Former UK Spy Chief Expects Ukraine to Start Offensive in Coming Months (12:25 p.m.)

“The Ukrainians are very good, as it were, misleading the media, saying it’s not going to happen now. But I think one should anticipate something dramatic should happen in the next few months in the conflict,” Richard Dearlove, former head of British foreign intelligence, told Bloomberg Television.

Ukraine Action Ends IAEA Plan to Secure Nuclear Zone (11:00 a.m.)

There are signals that new fighting may break out soon near Zaporizhzhia, the Russian-occupied nuclear plant in Ukraine, International Atomic Energy Agency Director General Rafael Mariano Grossi said late Wednesday. 

Grossi said he’s now working with officials on both sides to develop a plan “focusing more on the protection itself and the things that should be avoided to protect the plant, rather than the territorial aspects.”

Military Action in Ukraine Ends IAEA Plan to Secure Nuclear Zone

Wall Street Journal Concerned for Reporter (10:50 a.m.)

“The Wall Street Journal vehemently denies the allegations from the FSB, and seeks the immediate release of our trusted and unbiased reporter, Evan Gershkovich,” the Journal said in a statement. 

Gershkovich’s recent stories included an examination of the impact of international sanctions on Russia’s economy and one about rising tensions between the Kremlin elite and the Wagner paramilitary force, run by Yevgeny Prigozhin, that has been trying for months to take the city of Bakhmut in eastern Ukraine. 

The case follows a string of confrontations between the US and the Kremlin regarding detained citizens, amid worsening relations over Russia’s invasion of Ukraine. Russia freed WNBA star Brittney Griner from prison in December in a swap deal for notorious arms dealer Viktor Bout who had been convicted and imprisoned in the US.

Russia Detains Wall Street Journal Reporter on Spy Charges

Zelenskiy Thanks Biden After Democracy Summit (9:50 a.m.)

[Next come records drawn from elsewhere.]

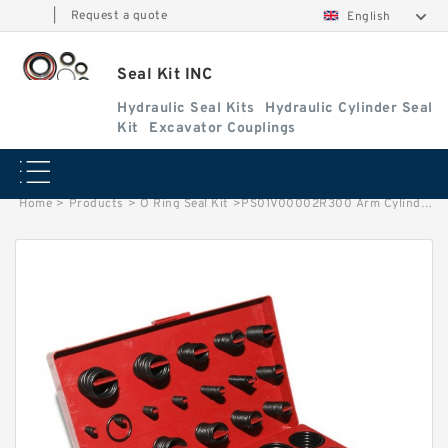
|
Request a quote
English
Seal Kit INC
Hydraulic Seal Kits
Hydraulic Cylinder Seal
Kit
Excavator Couplings
Home
>
Products
>
O Ring Seal Kit
>
PS01V00002R300 Arm Cylinder Piston Seal Kit for CASE Excavator CX55B Service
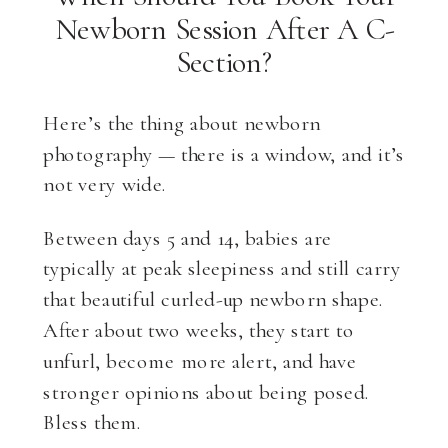
Newborn Session After A C-
Section?
Here’s the thing about newborn
photography — there is a window, and it’s
not very wide.
Between days 5 and 14, babies are
typically at peak sleepiness and still carry
that beautiful curled-up newborn shape.
After about two weeks, they start to
unfurl, become more alert, and have
stronger opinions about being posed.
Bless them.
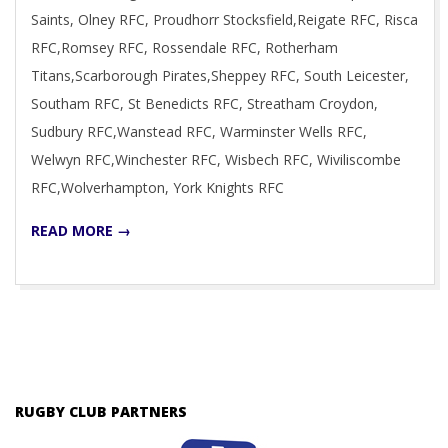
Saints, Olney RFC, Proudhorr Stocksfield,Reigate RFC, Risca
RFC,Romsey RFC, Rossendale RFC, Rotherham
Titans,Scarborough Pirates,Sheppey RFC, South Leicester,
Southam RFC, St Benedicts RFC, Streatham Croydon,
Sudbury RFC,Wanstead RFC, Warminster Wells RFC,
Welwyn RFC,Winchester RFC, Wisbech RFC, Wiviliscombe
RFC,Wolverhampton, York Knights RFC
READ MORE →
RUGBY CLUB PARTNERS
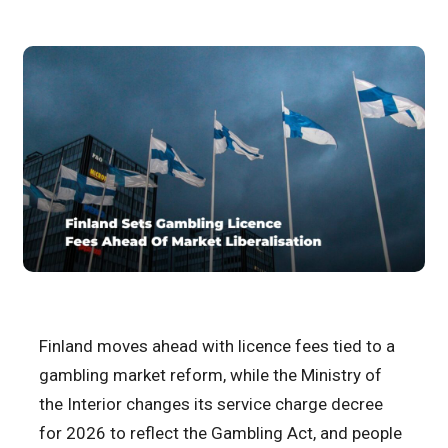
Finland moves ahead with licence fees tied to a
gambling market reform, while the Ministry of
the Interior changes its service charge decree
for 2026 to reflect the Gambling Act, and people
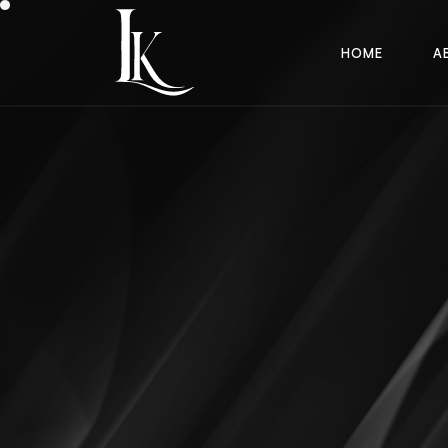
H
O
M
E
A
H
O
M
E
A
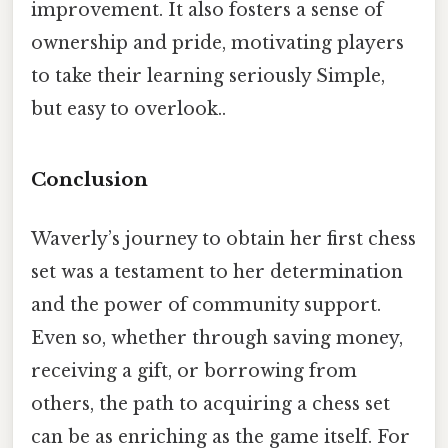
improvement. It also fosters a sense of
ownership and pride, motivating players
to take their learning seriously Simple,
but easy to overlook..
Conclusion
Waverly’s journey to obtain her first chess
set was a testament to her determination
and the power of community support.
Even so, whether through saving money,
receiving a gift, or borrowing from
others, the path to acquiring a chess set
can be as enriching as the game itself. For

After participating in a US-hosted Summit for Democracy, Zelenskiy thanked President Joe Biden for his support for Ukraine’s defense against Russia’s invasion. While the world is witnessing “the greatest unity of democratic countries in a long time,” even greater solidarity is needed to defeat despotism and oppression, he said in his evening address.

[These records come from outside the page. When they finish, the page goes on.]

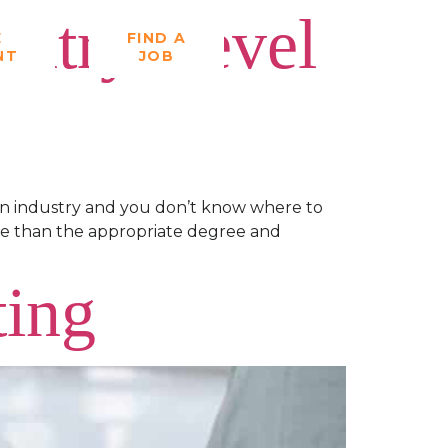
Entry-Level
E
FIND A
NT
JOB
ion industry and you don’t know where to
more than the appropriate degree and
ting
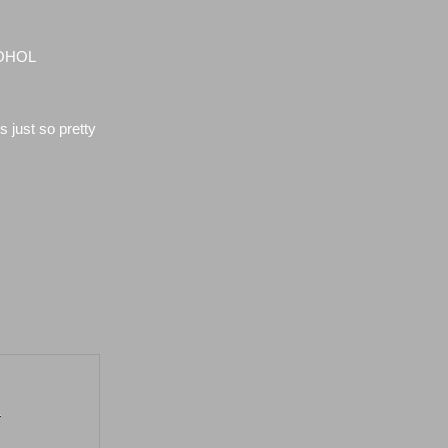
COHOL
 just so pretty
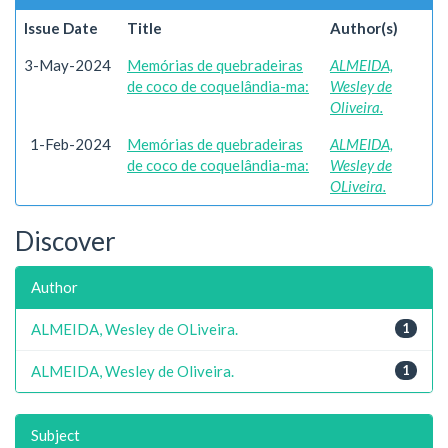
Issue Date
Title
Author(s)
3-May-2024
Memórias de quebradeiras
ALMEIDA,
de coco de coquelândia-ma:
Wesley de
Oliveira.
1-Feb-2024
Memórias de quebradeiras
ALMEIDA,
de coco de coquelândia-ma:
Wesley de
OLiveira.
Discover
Author
ALMEIDA, Wesley de OLiveira.
1
ALMEIDA, Wesley de Oliveira.
1
Subject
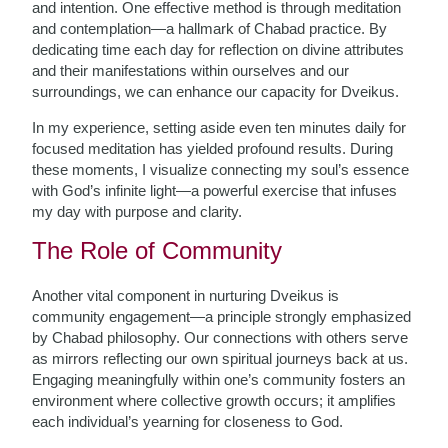
and intention. One effective method is through meditation
and contemplation—a hallmark of Chabad practice. By
dedicating time each day for reflection on divine attributes
and their manifestations within ourselves and our
surroundings, we can enhance our capacity for Dveikus.
In my experience, setting aside even ten minutes daily for
focused meditation has yielded profound results. During
these moments, I visualize connecting my soul’s essence
with God’s infinite light—a powerful exercise that infuses
my day with purpose and clarity.
The Role of Community
Another vital component in nurturing Dveikus is
community engagement—a principle strongly emphasized
by Chabad philosophy. Our connections with others serve
as mirrors reflecting our own spiritual journeys back at us.
Engaging meaningfully within one’s community fosters an
environment where collective growth occurs; it amplifies
each individual’s yearning for closeness to God.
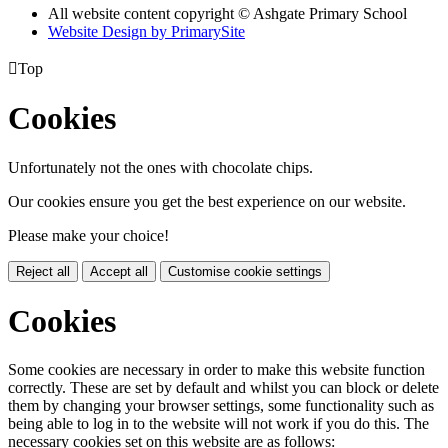
All website content copyright © Ashgate Primary School
Website Design by PrimarySite

Top
Cookies
Unfortunately not the ones with chocolate chips.
Our cookies ensure you get the best experience on our website.
Please make your choice!
Reject all
Accept all
Customise cookie settings
Cookies
Some cookies are necessary in order to make this website function
correctly. These are set by default and whilst you can block or delete
them by changing your browser settings, some functionality such as
being able to log in to the website will not work if you do this. The
necessary cookies set on this website are as follows:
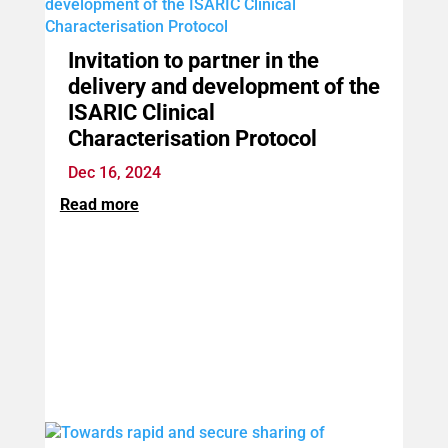
Invitation to partner in the
delivery and development of the
ISARIC Clinical
Characterisation Protocol
Dec 16, 2024
Read more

Turkey Set to Approve Finland’s NATO Bid (9:45 a.m.)

Turkey’s parliament will vote Thursday to approve Finland’s membership of the NATO military alliance. The timeline on Sweden’s membership remains unclear as President Recep Tayyip Erdogan accuses the government in Stockholm of not doing enough to crack down on groups that Turkey sees as terrorists and is blocking the country’s application.

Russian Recruitment Drive Likely to Fall Short, Says (7:30 a.m.)

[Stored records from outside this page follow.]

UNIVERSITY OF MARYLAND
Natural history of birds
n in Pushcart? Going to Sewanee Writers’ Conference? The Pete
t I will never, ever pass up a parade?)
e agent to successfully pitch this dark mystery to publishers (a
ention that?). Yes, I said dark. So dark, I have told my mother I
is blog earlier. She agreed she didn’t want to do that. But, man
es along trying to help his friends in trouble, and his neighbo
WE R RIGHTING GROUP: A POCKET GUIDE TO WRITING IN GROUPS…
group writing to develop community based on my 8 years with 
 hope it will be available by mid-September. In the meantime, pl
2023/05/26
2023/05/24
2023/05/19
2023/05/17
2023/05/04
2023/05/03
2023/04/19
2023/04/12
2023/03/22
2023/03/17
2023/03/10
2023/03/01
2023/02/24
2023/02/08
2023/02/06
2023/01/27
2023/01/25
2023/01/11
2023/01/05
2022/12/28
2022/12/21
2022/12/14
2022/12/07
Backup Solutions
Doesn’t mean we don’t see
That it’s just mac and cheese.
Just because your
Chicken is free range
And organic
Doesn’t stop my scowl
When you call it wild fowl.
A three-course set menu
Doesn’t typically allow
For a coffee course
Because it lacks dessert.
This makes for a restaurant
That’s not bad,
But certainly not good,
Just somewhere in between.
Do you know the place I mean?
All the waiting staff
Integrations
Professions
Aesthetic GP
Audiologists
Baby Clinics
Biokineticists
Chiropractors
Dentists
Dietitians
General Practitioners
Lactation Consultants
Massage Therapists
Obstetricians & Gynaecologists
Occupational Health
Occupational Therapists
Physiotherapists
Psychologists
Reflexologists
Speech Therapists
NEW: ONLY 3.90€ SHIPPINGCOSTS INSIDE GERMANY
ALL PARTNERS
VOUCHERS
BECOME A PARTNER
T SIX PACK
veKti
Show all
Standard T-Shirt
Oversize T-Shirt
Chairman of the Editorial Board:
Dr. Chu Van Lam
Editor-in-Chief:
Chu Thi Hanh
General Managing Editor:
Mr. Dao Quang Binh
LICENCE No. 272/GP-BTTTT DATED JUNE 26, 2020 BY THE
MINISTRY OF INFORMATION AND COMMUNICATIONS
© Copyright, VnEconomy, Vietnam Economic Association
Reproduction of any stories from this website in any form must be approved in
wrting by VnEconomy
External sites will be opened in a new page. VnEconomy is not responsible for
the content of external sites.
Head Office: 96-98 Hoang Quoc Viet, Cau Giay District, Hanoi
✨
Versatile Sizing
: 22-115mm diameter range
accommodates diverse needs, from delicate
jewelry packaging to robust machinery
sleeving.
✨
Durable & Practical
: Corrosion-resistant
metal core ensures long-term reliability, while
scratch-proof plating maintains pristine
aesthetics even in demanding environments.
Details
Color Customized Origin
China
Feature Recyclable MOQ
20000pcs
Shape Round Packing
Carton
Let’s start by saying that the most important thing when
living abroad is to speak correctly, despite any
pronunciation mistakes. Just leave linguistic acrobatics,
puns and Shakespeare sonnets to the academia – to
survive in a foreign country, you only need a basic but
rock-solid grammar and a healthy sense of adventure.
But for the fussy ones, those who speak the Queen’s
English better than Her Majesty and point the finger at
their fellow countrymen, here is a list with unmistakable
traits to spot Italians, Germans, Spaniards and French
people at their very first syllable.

Moscow’s efforts to sign up an additional 400,000 troops is being presented as a drive for “volunteer, professional personnel, rather than a new, mandatory mobilization,” but is likely to fall short, the UK defence ministry said. 

“There is a realistic possibility that in practice this distinction will be blurred, and that regional authorities will try to meet their allocated recruitment targets by coercing men to join up,” the ministry said in a Twitter thread. “It is highly unlikely that the campaign will attract 400,000 genuine volunteers.” 

Zelenskiy Briefs Italy’s Meloni (7 a.m.)

Zelenskiy said he had a telephone call Wednesday with Italian Prime Minister Giorgia Meloni and informed her about the situation on the battlefield and Ukraine’s needs.

“Already in the coming months, we can be more active on the frontline,” Zelenskiy said. “And we will do everything to ensure that the support of our steps by the world is as effective as possible.”

Republicans Question US Aid for Ukraine (9:15 p.m.)

Some congressional Republicans said billions of dollars in US assistance for Ukraine could be misspent and might be better used for domestic priorities.

While backing US support for Ukraine in its struggle against Russian invaders, Representative Michael McCaul, chairman of the House Foreign Affairs Committee, criticized western European nations in a hearing Wednesday for not supplying as much assistance as the US. Representative Nathaniel Moran, a Texas Republican, reiterated past GOP arguments that the US was protecting Ukraine while failing to secure the border with Mexico.